打开微信扫一扫,关注微信公众号【数据与算法联盟】
转载请注明出处: http://blog.csdn.net/gamer_gyt
博主微博: http://weibo.com/234654758
Github: https://github.com/thinkgamer
SparkRDD编程(一)
Spark 的键值对(pair RDD)操作,Scala实现
RDD的分区函数
目前Spark中实现的分区函数包括两种
HashPartitioner(哈希分区)
原理图:RangePartitioner(区域分区)
partitioner这个属性只存在于< K,V>类型的RDD中,对于非< K,V >类型的partitioner的值就是None,partitioner函数即决定了RDD本身的分区数量,也可作为RDD shuffle输出中每个区分进行数据切割的依据。
scala> val rdd = sc.makeRDD(1 to 10,2).map(x=>(x,x))
rdd: org.apache.spark.rdd.RDD[(Int, Int)] = MapPartitionsRDD[1] at map at <console>:27
scala> rdd.partitioner
res0: Option[org.apache.spark.Partitioner] = None
scala> val group_rdd = rdd.groupByKey(new org.apache.spark.HashPartitioner(3))
group_rdd: org.apache.spark.rdd.RDD[(Int, Iterable[Int])] = ShuffledRDD[2] at groupByKey at <console>:29
scala> group_rdd.partitioner
res1: Option[org.apache.spark.Partitioner] = Some(org.apache.spark.HashPartitioner@3)
scala> group_rdd.collect()
res4: Array[(Int, Iterable[Int])] = Array((6,CompactBuffer(6)), (3,CompactBuffer(3)), (9,CompactBuffer(9)), (4,CompactBuffer(4)), (1,CompactBuffer(1)), (7,CompactBuffer(7)), (10,CompactBuffer(10)), (8,CompactBuffer(8)), (5,CompactBuffer(5)), (2,CompactBuffer(2)))
RDD的基本转换操作
1. repartition 和 coalesce
两者都是对rdd分区进行重新划分,repartition只是coalesce接口中shuffle为true的简易实现,这里我们讨论一下coalesce合并函数该如何设置shuffle参数,这里分三种情况(假设RDD有N个分区,需要重新划分为M个分区)
- 如果N < M
一般情况下N个分区有数据分布不均的情况,利用HashPartitioner函数将数据重新分区为M个,这时需要将shuffle的参数设置为true - 如果N > M(两者相差不大)
两者相差不大的情况下,就可以将N中的若干个分区合并未一个分区,最终合并未M个分区,这时可以将shuffle参数设置为false(在shuffle为false的情况下,设置M>N,coalesce是不起作用的),不进行shuffle过程,父RDD和子RDD之间是窄依赖关系。 - 如果N>>M(N远大于M的情况)
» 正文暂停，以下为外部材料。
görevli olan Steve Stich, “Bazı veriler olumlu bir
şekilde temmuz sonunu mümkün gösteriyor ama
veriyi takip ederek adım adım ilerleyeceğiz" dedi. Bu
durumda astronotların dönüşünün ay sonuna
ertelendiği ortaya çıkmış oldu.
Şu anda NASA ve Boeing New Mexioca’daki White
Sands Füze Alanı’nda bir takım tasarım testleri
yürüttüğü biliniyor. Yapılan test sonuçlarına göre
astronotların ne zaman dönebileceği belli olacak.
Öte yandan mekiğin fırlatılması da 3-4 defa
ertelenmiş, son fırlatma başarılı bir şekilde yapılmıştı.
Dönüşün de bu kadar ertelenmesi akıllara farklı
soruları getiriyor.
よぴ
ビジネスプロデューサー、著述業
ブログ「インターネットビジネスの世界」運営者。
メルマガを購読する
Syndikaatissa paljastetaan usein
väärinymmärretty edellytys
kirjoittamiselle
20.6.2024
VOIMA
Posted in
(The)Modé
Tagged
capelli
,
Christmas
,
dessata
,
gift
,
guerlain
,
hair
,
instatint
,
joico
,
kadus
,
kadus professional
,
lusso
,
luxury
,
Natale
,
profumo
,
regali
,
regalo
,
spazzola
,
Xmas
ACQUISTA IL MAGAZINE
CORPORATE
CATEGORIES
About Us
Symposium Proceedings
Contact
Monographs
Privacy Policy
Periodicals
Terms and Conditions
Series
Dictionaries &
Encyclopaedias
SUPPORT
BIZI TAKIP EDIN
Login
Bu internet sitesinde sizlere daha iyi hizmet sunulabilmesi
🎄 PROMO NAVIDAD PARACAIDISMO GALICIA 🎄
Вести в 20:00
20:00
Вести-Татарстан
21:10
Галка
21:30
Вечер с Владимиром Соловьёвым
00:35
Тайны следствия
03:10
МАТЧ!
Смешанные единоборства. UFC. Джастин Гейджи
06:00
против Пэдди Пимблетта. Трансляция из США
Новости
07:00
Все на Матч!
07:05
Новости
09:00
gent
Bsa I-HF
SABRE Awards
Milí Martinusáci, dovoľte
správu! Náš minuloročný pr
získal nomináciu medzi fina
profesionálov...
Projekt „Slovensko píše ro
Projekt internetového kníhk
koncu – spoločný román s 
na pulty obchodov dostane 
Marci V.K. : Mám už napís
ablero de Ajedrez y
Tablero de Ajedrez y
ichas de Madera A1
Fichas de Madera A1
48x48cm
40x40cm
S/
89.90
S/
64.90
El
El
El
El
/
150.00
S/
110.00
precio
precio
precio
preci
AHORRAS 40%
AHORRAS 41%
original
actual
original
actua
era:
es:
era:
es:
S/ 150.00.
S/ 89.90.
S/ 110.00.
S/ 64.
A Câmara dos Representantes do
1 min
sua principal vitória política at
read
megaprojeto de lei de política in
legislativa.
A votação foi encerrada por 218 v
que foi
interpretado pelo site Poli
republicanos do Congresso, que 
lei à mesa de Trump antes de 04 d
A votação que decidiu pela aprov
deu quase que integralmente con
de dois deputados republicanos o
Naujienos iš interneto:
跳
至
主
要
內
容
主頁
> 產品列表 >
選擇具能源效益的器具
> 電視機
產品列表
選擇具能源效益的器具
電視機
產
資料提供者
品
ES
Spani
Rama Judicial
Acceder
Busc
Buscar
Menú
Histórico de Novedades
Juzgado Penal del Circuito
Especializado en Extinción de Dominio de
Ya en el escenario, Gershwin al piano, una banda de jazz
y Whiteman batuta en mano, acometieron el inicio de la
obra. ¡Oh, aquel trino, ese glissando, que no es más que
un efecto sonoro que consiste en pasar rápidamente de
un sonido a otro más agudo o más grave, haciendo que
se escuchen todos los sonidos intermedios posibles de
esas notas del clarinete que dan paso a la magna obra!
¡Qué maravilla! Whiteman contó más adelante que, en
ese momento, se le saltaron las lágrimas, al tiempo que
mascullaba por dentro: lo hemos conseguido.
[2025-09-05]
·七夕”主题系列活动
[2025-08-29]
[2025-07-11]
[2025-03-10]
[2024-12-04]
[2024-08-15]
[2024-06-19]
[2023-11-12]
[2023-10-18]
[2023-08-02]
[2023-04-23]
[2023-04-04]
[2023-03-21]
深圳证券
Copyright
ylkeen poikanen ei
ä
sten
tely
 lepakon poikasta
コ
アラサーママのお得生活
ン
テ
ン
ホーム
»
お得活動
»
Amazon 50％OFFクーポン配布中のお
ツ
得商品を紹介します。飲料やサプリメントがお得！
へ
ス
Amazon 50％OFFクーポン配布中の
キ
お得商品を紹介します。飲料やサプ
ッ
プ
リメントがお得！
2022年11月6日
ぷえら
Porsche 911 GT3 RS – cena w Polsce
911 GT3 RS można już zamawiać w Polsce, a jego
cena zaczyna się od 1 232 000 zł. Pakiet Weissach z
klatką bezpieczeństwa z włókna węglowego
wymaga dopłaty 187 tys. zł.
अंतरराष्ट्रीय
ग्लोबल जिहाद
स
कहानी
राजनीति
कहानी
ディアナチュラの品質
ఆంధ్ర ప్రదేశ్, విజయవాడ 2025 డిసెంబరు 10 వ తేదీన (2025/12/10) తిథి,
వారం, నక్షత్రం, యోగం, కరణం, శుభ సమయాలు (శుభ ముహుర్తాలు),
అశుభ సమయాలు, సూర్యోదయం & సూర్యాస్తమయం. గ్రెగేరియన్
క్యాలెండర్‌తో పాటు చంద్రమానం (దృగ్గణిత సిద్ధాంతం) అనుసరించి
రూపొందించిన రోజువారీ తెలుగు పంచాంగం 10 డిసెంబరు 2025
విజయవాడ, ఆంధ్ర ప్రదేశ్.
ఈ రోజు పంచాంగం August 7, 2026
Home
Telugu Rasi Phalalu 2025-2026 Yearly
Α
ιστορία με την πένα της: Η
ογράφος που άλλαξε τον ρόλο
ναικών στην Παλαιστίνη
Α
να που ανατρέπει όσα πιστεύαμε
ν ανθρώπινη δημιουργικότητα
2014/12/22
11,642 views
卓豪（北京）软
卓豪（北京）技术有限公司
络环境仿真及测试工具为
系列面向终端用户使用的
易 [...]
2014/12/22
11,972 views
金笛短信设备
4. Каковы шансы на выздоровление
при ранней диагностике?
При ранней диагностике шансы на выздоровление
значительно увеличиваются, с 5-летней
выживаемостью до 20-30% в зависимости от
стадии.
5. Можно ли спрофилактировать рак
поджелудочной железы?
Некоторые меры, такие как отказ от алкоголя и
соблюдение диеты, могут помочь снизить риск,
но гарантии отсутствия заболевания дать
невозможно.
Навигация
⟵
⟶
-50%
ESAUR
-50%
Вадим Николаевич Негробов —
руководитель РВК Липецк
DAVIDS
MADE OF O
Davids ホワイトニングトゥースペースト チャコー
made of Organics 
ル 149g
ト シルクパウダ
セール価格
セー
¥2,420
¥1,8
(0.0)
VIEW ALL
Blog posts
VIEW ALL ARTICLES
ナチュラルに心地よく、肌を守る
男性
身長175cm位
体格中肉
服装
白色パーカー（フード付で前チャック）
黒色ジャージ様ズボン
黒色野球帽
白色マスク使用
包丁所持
N,M相差悬殊的时候如果把shuffle参数设置为false,由于父子
RDD是窄依赖,他们同处在一个Stage中,就有可能造成Spark程序运行的并行度不高,从而影响性能。比如在M为1时,由于只有一个分区,所以只会有一个任务在运行,为了使coalesce之前的操作有更好的并行度,可以将shuffle参数设置为true。
scala> val rdd = sc.makeRDD(1 to 10,100)
rdd: org.apache.spark.rdd.RDD[Int] = ParallelCollectionRDD[26] at makeRDD at <console>:21
scala> rdd.partitions.size
res14: Int = 100
scala> val repartitionRDD = rdd.repartition(4)
repartitionRDD: org.apache.spark.rdd.RDD[Int] = MapPartitionsRDD[30] at repartition at <console>:23
scala> repartitionRDD.partitions.size
res15: Int = 4
------------------------------------------------------------------------
scala> val coalesceRDD = rdd.coalesce(3)
coalesceRDD: org.apache.spark.rdd.RDD[Int] = CoalescedRDD[31] at coalesce at <console>:23
scala> coalesceRDD.partitions.size
res16: Int = 3
scala> val coalesceRDD = rdd.coalesce(1)
coalesceRDD: org.apache.spark.rdd.RDD[Int] = CoalescedRDD[34] at coalesce at <console>:23
scala> coalesceRDD.partitions.size
res17: Int = 1
scala> val coalesceRDD = rdd.coalesce(1,shuffle=true) #增加并行度
coalesceRDD: org.apache.spark.rdd.RDD[Int] = MapPartitionsRDD[38] at coalesce at <console>:23
res18: Int = 1
如果第二次分区的数目大于现有的分区数,不指定参数时,分区数不改变,也就是说在不进行洗牌的情况下,是无法将RDD的分区数目进行改变的
scala> val rdd = sc.makeRDD(1 to 1000,1000)
rdd: org.apache.spark.rdd.RDD[Int] = ParallelCollectionRDD[39] at makeRDD at <console>:21
scala> val coalesceRDD = rdd.coalesce(1)
coalesceRDD: org.apache.spark.rdd.RDD[Int] = CoalescedRDD[40] at coalesce at <console>:23
scala> coalesceRDD.partitions.size
res21: Int = 1
scala> val coalesceRDD = rdd.coalesce(100000)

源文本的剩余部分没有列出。